Alternate dimensions and mystical spiritualism make up most of the narrative of Doctor Strange; the fourteenth - and what proves to be the most experimental - addition to the Marvel Cinematic Universe since Ant-Man and Guardians of the Galaxy. Directed by Scott Derrickson - see Sinister – there's a lot to love about Marvel latest production, which offers just enough magic and psychedelic charm to make it a little different to the studio's well-established house style.

Meet Stephen Strange (Cumberbatch not missing a beat); a high flying neurosurgeon who enjoys performing miracles on hopeless cases no one wants. However, his motivation to help is not as selfless as one might think as there is nothing more that the super doctor loves more than the fame and fortune that comes along with the job.

Unfortunately, his ego is soon silenced when Stephen's car is swerved off of the road late one night, damaging his hands in the process. After a series of surgeries, Stephen still finds himself impaired with severe nerve damage. Desperate to find a solution, Stephen travels to Nepal to seek help from the Ancient One (the marvellous Tilda Swinton); a spiritual mentor who helps her students by teaching them the way of Mystic Arts, something that naturally, Stephen initially refuses to accept. However, things soon change when Stephen finds a way to tap into his own hidden powers which are soon put to the test when Kaecilius (Mikkelsen) arrives to the scene.

The imaginative world-building of Doctor Strange is packed with colour and complexity which, unlike the straightforwardness of the studio's other superhero tales, is a unique feat for the production and the viewers alike.

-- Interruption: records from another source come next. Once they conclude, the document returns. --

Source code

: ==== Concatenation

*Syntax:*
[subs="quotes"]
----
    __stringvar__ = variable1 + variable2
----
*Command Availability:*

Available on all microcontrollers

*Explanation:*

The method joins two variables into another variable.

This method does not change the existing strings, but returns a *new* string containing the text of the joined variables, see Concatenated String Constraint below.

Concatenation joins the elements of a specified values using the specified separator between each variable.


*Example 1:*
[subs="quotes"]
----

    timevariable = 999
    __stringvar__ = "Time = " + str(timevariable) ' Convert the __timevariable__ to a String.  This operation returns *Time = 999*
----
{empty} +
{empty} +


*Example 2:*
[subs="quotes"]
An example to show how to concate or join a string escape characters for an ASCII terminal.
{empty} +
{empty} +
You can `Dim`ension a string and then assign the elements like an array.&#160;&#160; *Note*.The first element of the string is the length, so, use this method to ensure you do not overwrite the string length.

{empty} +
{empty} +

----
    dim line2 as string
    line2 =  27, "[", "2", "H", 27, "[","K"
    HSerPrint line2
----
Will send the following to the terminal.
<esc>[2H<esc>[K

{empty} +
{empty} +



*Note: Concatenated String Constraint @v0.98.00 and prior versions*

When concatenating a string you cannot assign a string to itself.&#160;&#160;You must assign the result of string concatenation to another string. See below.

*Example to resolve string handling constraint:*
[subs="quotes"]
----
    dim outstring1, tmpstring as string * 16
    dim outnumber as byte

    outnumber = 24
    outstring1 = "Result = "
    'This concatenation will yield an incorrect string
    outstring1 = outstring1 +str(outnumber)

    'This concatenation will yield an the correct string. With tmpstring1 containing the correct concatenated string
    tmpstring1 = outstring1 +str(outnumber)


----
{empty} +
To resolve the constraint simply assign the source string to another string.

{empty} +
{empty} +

Delivered through trippy and mind-altering visuals, Doctor Strange is definitely one of the studio's most daring pictures, offering plenty of exciting and physics-bending action sequences that puts Christopher Nolan's Inception ­to shame.

Going from an arrogant doctor who saw the world through his own limited and highly egotistical viewpoint to a magical wizard who can bend time, Benedict Cumberbatch is a fantstic choice for the role. His cocky yet charming attitude is a perfect fit, despite the British actor struggling somewhat to sustain an American accent. Another great performance comes from the Tilda Swinton who, away from the white-washing controversy, brings a great deal of gravitas to her role. As for the rest of the cast, McAdams is pleasing enough, but just like Mikkelsen's Kaecilius, who plays Ancient One's former student, is not fully fleshed out.

All in all, it's a refreshingly weird and a fun addition to the MCU which although definitely on the strange side, doesn't stray too much from the superhero formula. Exciting, mind-bending and full of little twists, it will be most interesting to see where Doctor Strange is taken to next and how he will fit into the big picture of the Marvel Cinematic Universe.